Things that go wrong with disk IO
27 points by eatonphil
27 points by eatonphil
This gets even weirder in hyperscaler clouds where it’s like.. what does it even mean to fsync? We were on a call with firmware engineers at GCP at some point where they said essentially: when you fsync, definitely that has nothing to do with if anything was written on disk, it means the battery-backed bit of hardware has your write in RAM and will start working on getting it over the network (and if you read it back to confirm it was written we will serve it from that RAM) but: if the hardware dies and we lose your data, we will make the whole disk unmountable. So, you will never lose a single block if you’ve had a successful fsync, you will lose the whole disk. This way you don’t have the problem of recovering from a crash and starting on a valid but outdated disk state, you will realize data was lost.
We’ve spent a lot of time on similar aspects of the design of crucible, our EBS-like block substrate, at Oxide. We don’t currently put battery-backed RAM in each individual hypervisor host machine like that: our cache is volatile, and we require a quorum of backend disks (all on different machines) to acknowledge the flush barrier as durable before we tell the guest it’s complete. Asynchronous writes (i.e., the ones you make between flushes) can be immediately acknowledged to the guest as they are initially transmitted to the backend, because there are no durability guarantees until you subsequently do a flush.
This means everything can be interrupted (e.g., power loss) or any individual thing can break (e.g., a disk failure) without dropping any acknowledged writes, and without quite as many ways that a single piece of hardware could result in the entire virtual disk going up in smoke. But it does represent a performance challenge we’ve had to work on, as it means acknowledgement time for flushes has a pretty direct impact on guest visible latency for things like fsync.
A discussion we often had was around: we are running 3 or 5 member clusters of databases for every production deployment, and then we are also paying for EBS/GCP Persistent Disk to triply replicate everything, at an enormous latency cost vs the “local disk” NVMe offferings..

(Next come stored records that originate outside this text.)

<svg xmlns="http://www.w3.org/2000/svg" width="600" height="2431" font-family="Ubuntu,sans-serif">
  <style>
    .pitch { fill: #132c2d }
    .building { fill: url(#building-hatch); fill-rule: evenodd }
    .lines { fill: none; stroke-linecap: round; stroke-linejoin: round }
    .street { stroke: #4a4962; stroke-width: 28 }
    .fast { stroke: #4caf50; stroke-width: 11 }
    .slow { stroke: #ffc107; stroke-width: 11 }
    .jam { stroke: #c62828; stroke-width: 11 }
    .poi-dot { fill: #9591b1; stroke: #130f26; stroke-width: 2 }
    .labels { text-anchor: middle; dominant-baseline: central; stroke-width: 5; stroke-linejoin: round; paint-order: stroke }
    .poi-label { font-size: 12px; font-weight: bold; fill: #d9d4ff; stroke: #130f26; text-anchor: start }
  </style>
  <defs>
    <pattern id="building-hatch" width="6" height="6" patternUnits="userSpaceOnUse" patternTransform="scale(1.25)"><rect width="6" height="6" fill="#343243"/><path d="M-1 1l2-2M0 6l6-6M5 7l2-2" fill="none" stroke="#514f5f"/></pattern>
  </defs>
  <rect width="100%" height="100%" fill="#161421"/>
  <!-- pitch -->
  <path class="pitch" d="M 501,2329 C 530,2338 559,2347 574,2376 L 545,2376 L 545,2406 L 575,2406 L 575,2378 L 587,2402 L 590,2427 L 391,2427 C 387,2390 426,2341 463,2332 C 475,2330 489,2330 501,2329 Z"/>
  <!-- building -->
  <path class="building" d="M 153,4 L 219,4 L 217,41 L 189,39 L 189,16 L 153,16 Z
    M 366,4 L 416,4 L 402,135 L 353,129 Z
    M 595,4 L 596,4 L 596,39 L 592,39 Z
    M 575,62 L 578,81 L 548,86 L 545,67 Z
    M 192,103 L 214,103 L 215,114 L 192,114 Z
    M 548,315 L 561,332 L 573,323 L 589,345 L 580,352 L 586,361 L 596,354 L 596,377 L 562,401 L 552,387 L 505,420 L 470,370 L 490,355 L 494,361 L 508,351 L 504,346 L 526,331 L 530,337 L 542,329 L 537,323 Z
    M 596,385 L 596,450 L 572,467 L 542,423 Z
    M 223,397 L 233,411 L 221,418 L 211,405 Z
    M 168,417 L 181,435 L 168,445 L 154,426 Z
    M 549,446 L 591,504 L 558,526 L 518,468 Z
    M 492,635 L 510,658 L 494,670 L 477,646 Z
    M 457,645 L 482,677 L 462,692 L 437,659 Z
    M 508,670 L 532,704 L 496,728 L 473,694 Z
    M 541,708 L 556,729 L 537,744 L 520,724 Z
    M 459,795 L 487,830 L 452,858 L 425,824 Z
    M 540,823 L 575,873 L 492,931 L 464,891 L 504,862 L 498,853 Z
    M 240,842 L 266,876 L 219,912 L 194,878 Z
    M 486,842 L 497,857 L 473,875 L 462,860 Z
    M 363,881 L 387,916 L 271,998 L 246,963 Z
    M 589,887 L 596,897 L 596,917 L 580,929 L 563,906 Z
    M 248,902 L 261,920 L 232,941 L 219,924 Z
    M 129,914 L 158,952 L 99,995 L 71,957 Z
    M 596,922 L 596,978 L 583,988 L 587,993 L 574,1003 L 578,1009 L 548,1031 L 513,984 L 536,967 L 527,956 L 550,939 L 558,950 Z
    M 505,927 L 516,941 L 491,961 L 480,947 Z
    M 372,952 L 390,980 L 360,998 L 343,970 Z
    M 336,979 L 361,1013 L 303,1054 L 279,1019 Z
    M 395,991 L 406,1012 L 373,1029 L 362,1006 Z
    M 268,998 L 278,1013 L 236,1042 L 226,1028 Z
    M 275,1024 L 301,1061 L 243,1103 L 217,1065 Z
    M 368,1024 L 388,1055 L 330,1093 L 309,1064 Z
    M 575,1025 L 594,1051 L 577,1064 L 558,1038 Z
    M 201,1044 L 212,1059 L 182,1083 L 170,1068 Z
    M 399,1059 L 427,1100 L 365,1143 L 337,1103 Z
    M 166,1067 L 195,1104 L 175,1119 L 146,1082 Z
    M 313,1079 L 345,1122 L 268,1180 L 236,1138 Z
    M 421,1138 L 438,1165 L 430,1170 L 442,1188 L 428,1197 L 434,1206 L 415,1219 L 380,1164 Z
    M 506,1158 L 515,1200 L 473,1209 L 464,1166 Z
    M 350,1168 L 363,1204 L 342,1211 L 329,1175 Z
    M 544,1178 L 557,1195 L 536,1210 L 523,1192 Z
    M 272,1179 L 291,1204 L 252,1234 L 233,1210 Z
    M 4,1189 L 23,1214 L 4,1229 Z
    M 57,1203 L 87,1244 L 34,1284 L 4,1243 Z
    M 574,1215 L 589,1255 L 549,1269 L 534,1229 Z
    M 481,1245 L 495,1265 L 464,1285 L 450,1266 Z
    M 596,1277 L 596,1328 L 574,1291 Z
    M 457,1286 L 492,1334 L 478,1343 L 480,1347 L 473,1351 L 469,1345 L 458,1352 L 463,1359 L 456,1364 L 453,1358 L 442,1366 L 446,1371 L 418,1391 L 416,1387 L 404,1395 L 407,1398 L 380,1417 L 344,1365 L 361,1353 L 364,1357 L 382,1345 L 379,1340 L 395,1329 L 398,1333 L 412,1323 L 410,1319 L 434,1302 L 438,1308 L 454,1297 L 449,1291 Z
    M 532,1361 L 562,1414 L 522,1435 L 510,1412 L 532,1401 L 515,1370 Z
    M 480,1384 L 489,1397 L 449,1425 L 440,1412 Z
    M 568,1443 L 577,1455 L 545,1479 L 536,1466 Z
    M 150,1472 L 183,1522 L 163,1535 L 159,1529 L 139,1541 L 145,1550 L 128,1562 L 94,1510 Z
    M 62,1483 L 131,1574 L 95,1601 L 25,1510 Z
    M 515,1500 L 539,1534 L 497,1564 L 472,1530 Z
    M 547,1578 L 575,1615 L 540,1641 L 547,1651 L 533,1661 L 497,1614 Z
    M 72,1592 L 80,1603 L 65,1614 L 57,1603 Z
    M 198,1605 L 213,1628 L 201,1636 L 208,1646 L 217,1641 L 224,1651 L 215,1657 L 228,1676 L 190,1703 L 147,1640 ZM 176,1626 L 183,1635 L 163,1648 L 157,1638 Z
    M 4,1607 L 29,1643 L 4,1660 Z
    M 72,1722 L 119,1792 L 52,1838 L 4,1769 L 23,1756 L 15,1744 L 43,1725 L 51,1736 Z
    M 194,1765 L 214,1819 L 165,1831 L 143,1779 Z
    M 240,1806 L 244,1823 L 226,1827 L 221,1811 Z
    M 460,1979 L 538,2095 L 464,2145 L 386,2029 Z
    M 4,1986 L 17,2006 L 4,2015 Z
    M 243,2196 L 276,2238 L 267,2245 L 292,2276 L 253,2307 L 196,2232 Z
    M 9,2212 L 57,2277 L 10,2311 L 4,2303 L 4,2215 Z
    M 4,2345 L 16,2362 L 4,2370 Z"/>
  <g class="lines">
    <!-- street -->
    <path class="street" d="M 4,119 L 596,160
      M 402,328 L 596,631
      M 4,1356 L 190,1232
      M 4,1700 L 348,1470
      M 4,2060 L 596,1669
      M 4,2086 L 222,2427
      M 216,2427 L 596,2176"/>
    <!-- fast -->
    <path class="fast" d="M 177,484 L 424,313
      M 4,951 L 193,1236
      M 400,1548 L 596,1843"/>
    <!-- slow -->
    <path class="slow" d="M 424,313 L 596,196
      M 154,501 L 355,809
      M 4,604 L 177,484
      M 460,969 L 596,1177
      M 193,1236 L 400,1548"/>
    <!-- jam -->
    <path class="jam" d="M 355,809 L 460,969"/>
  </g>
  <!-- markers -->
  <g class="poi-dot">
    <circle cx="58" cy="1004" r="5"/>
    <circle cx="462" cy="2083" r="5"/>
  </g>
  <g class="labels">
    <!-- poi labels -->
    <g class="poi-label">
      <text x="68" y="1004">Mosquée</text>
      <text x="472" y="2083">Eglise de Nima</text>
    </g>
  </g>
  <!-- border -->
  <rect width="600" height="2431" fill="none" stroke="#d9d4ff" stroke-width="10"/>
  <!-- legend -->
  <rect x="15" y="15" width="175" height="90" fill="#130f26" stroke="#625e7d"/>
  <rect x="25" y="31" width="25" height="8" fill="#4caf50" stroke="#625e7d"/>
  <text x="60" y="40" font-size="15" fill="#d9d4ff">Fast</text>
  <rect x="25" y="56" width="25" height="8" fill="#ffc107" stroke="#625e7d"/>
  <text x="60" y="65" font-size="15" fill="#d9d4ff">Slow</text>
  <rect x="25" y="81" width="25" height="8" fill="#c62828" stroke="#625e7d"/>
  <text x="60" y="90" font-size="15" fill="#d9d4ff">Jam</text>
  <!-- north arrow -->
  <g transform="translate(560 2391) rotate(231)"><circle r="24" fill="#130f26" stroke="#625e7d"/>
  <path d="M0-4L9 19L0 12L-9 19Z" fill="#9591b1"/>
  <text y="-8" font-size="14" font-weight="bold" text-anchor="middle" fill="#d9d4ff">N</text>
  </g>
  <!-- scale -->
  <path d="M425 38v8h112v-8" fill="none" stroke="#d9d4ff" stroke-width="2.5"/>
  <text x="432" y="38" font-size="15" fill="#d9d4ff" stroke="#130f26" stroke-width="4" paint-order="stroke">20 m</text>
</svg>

I left the DBaaS space a few years ago, so not sure how it planned out, but the plan was to move away from replicated disks and use the local disk options instead, since the clusters themselves handle disk loss already, and we run the clusters either way
Yes, local disks without the various replication taxes is something we’ve discussed. Our biggest challenge with it is that if you only have one replica, then when the machine that houses the storage is offline (due to hardware or power issues, a host OS panic, or during a reboot for a host OS update) the VM that uses that disk stops working. We can shuffle the VM itself around with live migration, but obviously the storage at rest is an issue.

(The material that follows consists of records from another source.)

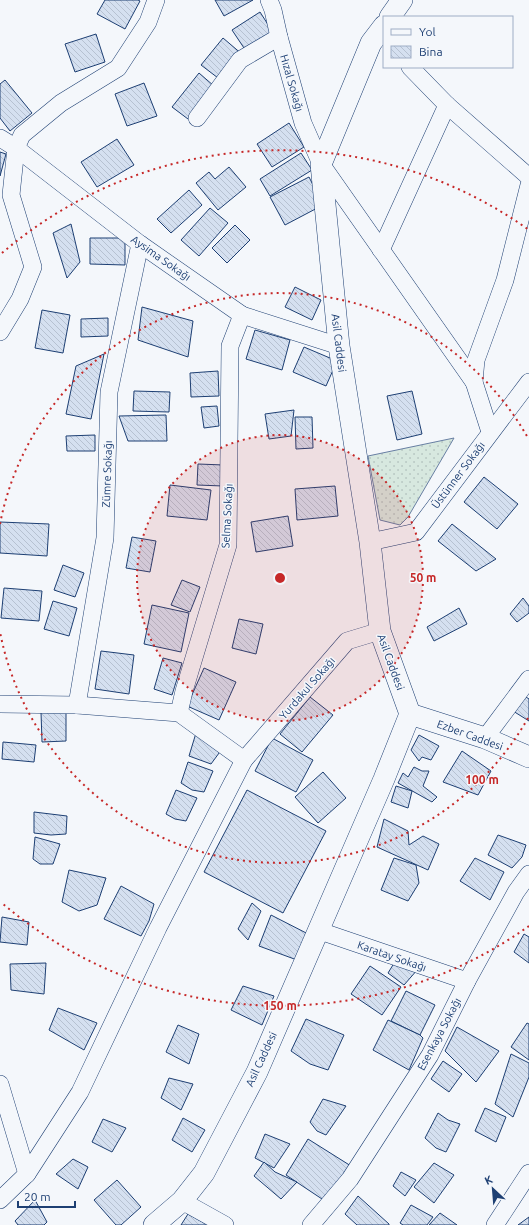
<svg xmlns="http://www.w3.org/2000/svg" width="529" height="1225" viewBox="0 0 529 1225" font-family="Ubuntu,sans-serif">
<defs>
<pattern id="grass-dots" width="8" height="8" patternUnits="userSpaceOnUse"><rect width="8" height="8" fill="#d7e8df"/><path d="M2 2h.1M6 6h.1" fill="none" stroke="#b8c8c3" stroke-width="1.8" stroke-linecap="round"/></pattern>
<pattern id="building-back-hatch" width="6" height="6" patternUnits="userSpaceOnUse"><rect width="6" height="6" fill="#d5e0f0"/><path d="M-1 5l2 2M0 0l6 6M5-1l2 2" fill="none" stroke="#b6c1d1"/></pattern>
</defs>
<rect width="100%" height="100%" fill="#f4f7fb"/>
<path fill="url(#grass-dots)" stroke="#687fa3" d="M454 438 408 517 400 525 380 520 368 456Z"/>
<g fill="url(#building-back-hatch)" stroke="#1d3f73">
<path d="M105 0H138L140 1 125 29 97 14Z"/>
<path d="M215 0H253L224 16Z"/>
<path d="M260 12 274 34 246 51 232 30Z"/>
<path d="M96 34 105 62 75 72 65 44Z"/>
<path d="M223 38 243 55 222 81 201 65Z"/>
<path d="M199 73 214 86 188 119 172 107Z"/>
<path d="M5 80 32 113 10 131 0 118V84Z"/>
<path d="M144 83 157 116 127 126 115 94Z"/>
<path d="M289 123 304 147 272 167 257 144Z"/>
<path d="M117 139 134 165 97 187 81 162Z"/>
<path d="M0 152 6 154 0 176Z"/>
<path d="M301 153 312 170 270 196 260 179Z"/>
<path d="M229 167 246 187 218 210 196 183 209 172 215 179Z"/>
<path d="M309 177 323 205 285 225 270 197Z"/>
<path d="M189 190 202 205 171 233 157 219Z"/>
<path d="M210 208 228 223 199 256 181 240Z"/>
<path d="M71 224 80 262 67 278 53 233Z"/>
<path d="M235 225 250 240 227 263 212 248Z"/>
<path d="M90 238H125V265L90 264Z"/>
<path d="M295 287 321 300 312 320 285 307Z"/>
<path d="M142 307 193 321 188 357 138 340Z"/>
<path d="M42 310 70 315 63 353 35 348Z"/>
<path d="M108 318V336L81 337V319Z"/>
<path d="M255 330 290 340 282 370 246 359Z"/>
<path d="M304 347 337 361 326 386 293 372Z"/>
<path d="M104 354 91 419 66 414 76 366Z"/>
<path d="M218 371 219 396 191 397 190 373Z"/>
<path d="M134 391 170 392 169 412 133 411Z"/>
<path d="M412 391 422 434 397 440 387 396Z"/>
<path d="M217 406 219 426 204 428 201 407Z"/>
<path d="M294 410 291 436 269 439 265 414Z"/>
<path d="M166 415 167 441H128L119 416Z"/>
<path d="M295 417H312L313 448 296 449Z"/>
<path d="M95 435V451H67L66 436Z"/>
<path d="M198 464 224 465 223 486 197 485Z"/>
<path d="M484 477 518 504 497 529 464 502Z"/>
<path d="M170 485 211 490 207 520 167 516Z"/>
<path d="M335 486 338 516 297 520 295 489Z"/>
<path d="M288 516 293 546 256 552 251 522Z"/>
<path d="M0 522 49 524 47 556 0 553Z"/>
<path d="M452 524 496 559 476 571 438 541Z"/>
<path d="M132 537 156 541 150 572 126 568Z"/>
<path d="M63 565 84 573 75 597 54 590Z"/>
<path d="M182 580 200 587 190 612 171 605Z"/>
<path d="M4 588 42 591 39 621 1 618Z"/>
<path d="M523 598 529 606V613L517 622 510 614Z"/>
<path d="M53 601 77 608 69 636 44 629Z"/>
<path d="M152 605 189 613 181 652 144 644Z"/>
<path d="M459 608 467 624 434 641 427 627Z"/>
<path d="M239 619 263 624 256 654 232 648Z"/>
<path d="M101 651 134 655 129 694 95 689Z"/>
<path d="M163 658 182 663 172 695 154 689Z"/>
<path d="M204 668 236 682 219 720 187 706Z"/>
<path d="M523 695 529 699V721L513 711Z"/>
<path d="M310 697 333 715 302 752 280 734Z"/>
<path d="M66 711V741L42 742 41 712Z"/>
<path d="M196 733 222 749 211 764 189 756Z"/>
<path d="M419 735 439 746 431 760 422 757 419 761 411 750Z"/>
<path d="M272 738 313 760 296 792 255 771Z"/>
<path d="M3 742 36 745 34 762 2 759Z"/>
<path d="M462 751 491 771 478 795 443 782Z"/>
<path d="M188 762 213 771 204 792 192 790 181 783Z"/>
<path d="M414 767 422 771H429L423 786 437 797 432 802 398 783 403 773 408 777Z"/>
<path d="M323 772 346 798 318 823 295 797Z"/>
<path d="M396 786 412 791 408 808 391 802Z"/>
<path d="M176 790 197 798 186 821 175 819 166 814Z"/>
<path d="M247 790 326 831 283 913 204 872Z"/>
<path d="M34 812 67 816 66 834 51 835 34 833Z"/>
<path d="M384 819 408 831 409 845 423 836 439 844 428 870 377 847Z"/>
<path d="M498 835 526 845 522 857 512 868 488 855Z"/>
<path d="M35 837 60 844 53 864H40L33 859Z"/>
<path d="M394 858 416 865 419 883 408 901 381 890Z"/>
<path d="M475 858 504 872 490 900 460 881Z"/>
<path d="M69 870 106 878 97 905 79 911 62 902Z"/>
<path d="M121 886 154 904 149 921 141 936 104 919Z"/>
<path d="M252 903 261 911 248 940 238 929Z"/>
<path d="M271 915 314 937 297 960 259 946Z"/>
<path d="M2 917 29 922 27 945 0 942Z"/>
<path d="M524 934 529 937V963L514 952Z"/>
<path d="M396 960 418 969 404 985 388 973Z"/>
<path d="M46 963 44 994 11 990 10 964Z"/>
<path d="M370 966 401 987 382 1015 351 994Z"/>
<path d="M243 986 274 996 262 1025 231 1010Z"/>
<path d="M406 991 435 1005 420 1035 391 1021Z"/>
<path d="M58 1008 97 1023 84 1050 49 1030Z"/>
<path d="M306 1019 344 1035 328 1070 310 1064 291 1051Z"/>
<path d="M388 1020 420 1035 423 1038 409 1070 373 1050Z"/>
<path d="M527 1023 529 1024V1060L511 1047Z"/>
<path d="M178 1025 199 1034 189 1064 166 1052Z"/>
<path d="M457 1027 499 1051 476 1082 445 1051Z"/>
<path d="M511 1054 529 1063V1077L513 1117 495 1104Z"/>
<path d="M443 1061 462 1074 449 1092 431 1079Z"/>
<path d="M169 1078 193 1084 181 1110 161 1098Z"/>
<path d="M323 1099 346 1106 326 1135 317 1131 310 1122Z"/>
<path d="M485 1108 506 1117 496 1142 475 1131Z"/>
<path d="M438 1113 448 1120 460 1124 446 1152 436 1148 425 1138Z"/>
<path d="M183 1118 205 1130 192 1152 172 1140Z"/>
<path d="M103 1119 126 1128 112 1152 92 1142Z"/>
<path d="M265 1134 290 1144 274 1168 255 1158Z"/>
<path d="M308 1139 351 1166 325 1201 286 1175Z"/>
<path d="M73 1159 88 1167 78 1189 56 1174Z"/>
<path d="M264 1162 275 1172 297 1182 281 1199 254 1176Z"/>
<path d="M434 1163 454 1175 434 1203 414 1187Z"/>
<path d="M401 1172 416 1180 405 1196 393 1186Z"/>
<path d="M117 1180 141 1207 121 1225H116L94 1200Z"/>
<path d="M358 1196 389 1224V1225H357L345 1214Z"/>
<path d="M35 1200 47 1222 44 1225H18L15 1221Z"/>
<path d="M411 1205 433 1217 427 1225H403L400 1223Z"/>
<path d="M440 1213 457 1225H429Z"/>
<path d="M188 1214 208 1225H181Z"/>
<path d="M529 1217V1225H518Z"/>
</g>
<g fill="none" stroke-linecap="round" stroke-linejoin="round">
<defs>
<g id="minor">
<path d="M269 0 273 10 279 37 303 123 321 164 474 382"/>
<path d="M410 67 447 105"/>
<path d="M197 118 240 60 279 37"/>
<path d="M0 138 16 148 140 244 242 315 339 346"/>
<path d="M381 250 447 105 529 177"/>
<path d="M0 332 20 299 33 267 11 195 16 148 22 135 61 103 118 68 148 22 156 0"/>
<path d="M490 432 474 382 476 360 505 280 529 185"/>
<path d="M370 542 416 532 529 382"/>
<path d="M0 704 77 705 179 713 244 760 158 928 80 1092 27 1174 0 1200"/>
<path d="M77 705 105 538 109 392 140 244"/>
<path d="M179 713 184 691 228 545 230 346 242 315"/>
<path d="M485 738 529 679"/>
<path d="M244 760 347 641 380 631"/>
<path d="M317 930 467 981"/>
<path d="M0 1084 27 1174"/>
<path d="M182 1201 225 1225"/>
<path d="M311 1225 350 1179 430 1055 467 981 516 892 529 874"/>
<path d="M495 1225 529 1173"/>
</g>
<g id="tertiary">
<path d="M390 17 402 0"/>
<path d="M410 714 485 738 529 757"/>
<path d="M154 1225 182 1201 204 1173 257 1072 384 779 410 714 380 631 370 542 339 346 321 164 371 43 384 26"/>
</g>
</defs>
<use href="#minor" stroke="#1d3f73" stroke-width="18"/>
<use href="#tertiary" stroke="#1d3f73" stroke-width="22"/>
<use href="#minor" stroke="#f4f7fb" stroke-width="17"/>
<use href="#tertiary" stroke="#f4f7fb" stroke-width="21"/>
</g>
<circle cx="280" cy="578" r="143" fill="#c62828" fill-opacity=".12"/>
<g fill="none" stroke="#c62828" stroke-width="2" stroke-dasharray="2 4">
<circle cx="280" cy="578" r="143"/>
<path d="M528 718A285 285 0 0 1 0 632M0 524A285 285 0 0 1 528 438"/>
<path d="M529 926A428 428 0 0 1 2 903M2 253A428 428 0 0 1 529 230"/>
</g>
<g text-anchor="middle" stroke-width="3" stroke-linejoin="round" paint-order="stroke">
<g font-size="11" fill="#1d3f73" stroke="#f4f7fb">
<text transform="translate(292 83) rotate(74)" y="4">Hızal Sokağı</text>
<text transform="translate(161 258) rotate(35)" y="4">Aysima Sokağı</text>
<text transform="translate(339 343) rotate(83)" y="4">Asil Caddesi</text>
<text transform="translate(107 474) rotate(-88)" y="4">Zümre Sokağı</text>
<text transform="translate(458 475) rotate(-53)" y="4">Üstünner Sokağı</text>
<text transform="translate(227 516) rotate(-87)" y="4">Selma Sokağı</text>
<text transform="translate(391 662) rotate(70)" y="4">Asil Caddesi</text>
<text transform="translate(307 688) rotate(-49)" y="4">Yurdakul Sokağı</text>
<text transform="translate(470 735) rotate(20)" y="4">Ezber Caddesi</text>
<text transform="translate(392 956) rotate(19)" y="4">Karatay Sokağı</text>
<text transform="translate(439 1034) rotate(-62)" y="4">Esenkaya Sokağı</text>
<text transform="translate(261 1059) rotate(-65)" y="4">Asil Caddesi</text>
</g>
</g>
<circle cx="280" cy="578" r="6" fill="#c62828" stroke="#f4f7fb" stroke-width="2"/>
<g font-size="12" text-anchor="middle" font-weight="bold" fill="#c62828" stroke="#f4f7fb" stroke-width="3" stroke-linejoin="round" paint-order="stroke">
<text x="423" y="582">50 m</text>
<text x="482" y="784">100 m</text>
<text x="280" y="1010">150 m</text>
</g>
<rect x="383" y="16" width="130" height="52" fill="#f4f7fb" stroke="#9eadc5"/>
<rect x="391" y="29" width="20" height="6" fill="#f4f7fb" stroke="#9eadc5"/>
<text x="419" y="36" font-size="12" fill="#1d3f73">Yol</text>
<rect x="391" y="46" width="20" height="12" fill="url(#building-back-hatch)" stroke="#9eadc5"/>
<text x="419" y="56" font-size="12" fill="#1d3f73">Bina</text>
<g transform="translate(493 1189) rotate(334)" stroke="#f4f7fb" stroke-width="3" paint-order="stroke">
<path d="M0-3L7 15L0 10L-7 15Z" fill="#1d3f73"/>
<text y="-6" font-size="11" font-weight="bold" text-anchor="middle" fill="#1d3f73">K</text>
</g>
<path d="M18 1201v6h57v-6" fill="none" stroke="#1d3f73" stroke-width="2"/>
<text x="24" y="1201" font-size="12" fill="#1d3f73" stroke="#f4f7fb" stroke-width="3" paint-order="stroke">20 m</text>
</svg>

If you go further than just a single network accessed disk replica, and say the data must truly be colocated on the same machine that actually runs the VM, then you have another problem. Now you can’t easily move the VM itself to another machine (without also migrating all the disk data), which means you can end up with bin packing and resource siloing and starvation issues.
I definitely agree there are use cases, in particular the kind you mention where you’re doing your own fault tolerance inside the guest. But not every application that runs in a VM is tolerant of that sort of interruption, which is why we focused on durability and then performance of replicated disks first.
Will GCP offer the ability to recover the valid data, or are you totally 100% hosed?
This was specifically for their “local” NVMe offering, and at least the people I talked to were quite clear that would be the end of whatever was on that disk. This was years ago though, may have changed.
Postgres, SQLite, MongoDB, MySQL fsync data before considering a transaction successful by default. RocksDB does not.
To be fair, nobody runs RocksDB stock, you can enable fsync writes which any sane database will typically do unless it doesn’t guarantee persistence.